Copy out the material below, changing "segments" to "slices" and keeping everything else the same. Leave out the pictures.

■ Data
Segment Open
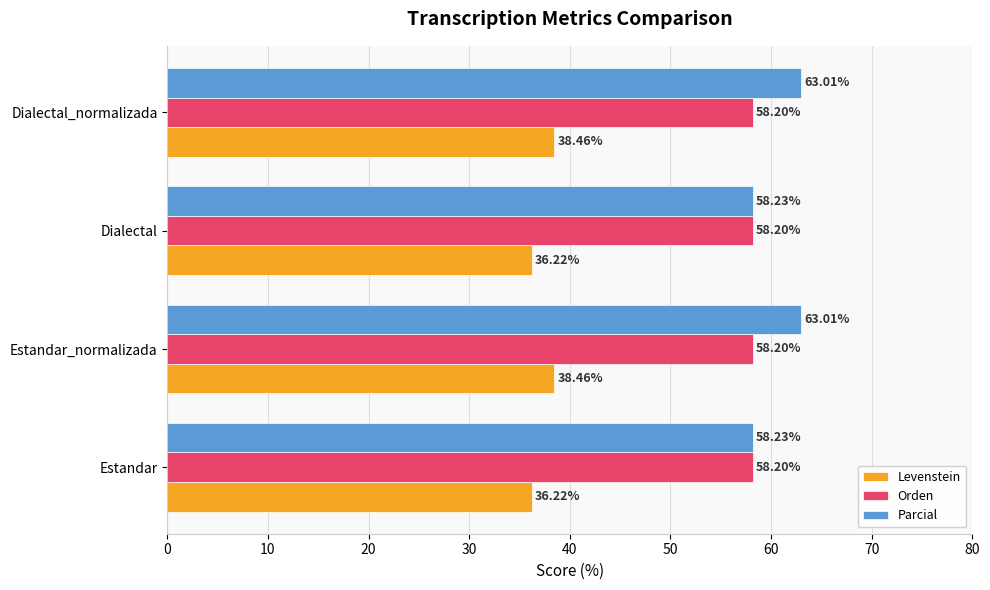

What is the greatest value displayed?

63.0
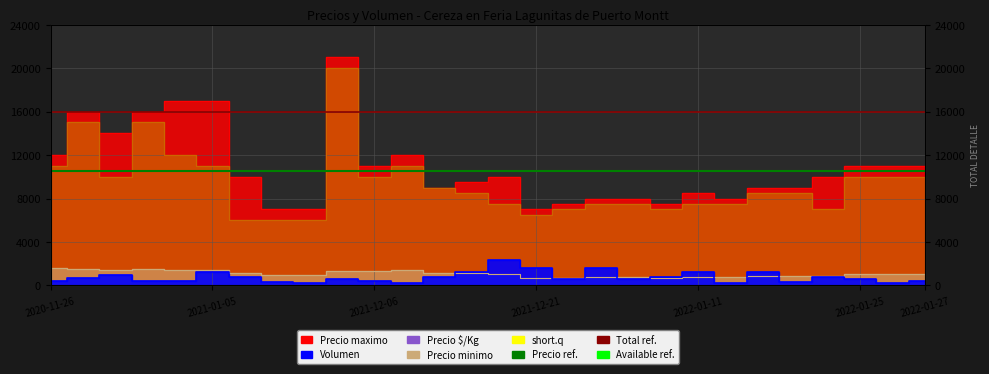

The Precio ref. 10500 series shows 10500 at 2021-01-05. True or false?

True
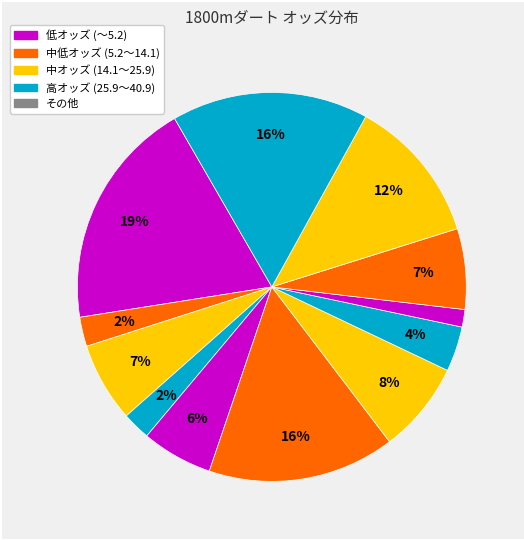

How many segments does this pie chart have?

12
Segment Closed
■ Response box
What is the greatest value displayed?

63.0

The Precio ref. 10500 series shows 10500 at 2021-01-05. True or false?

True

How many slices does this pie chart have?

12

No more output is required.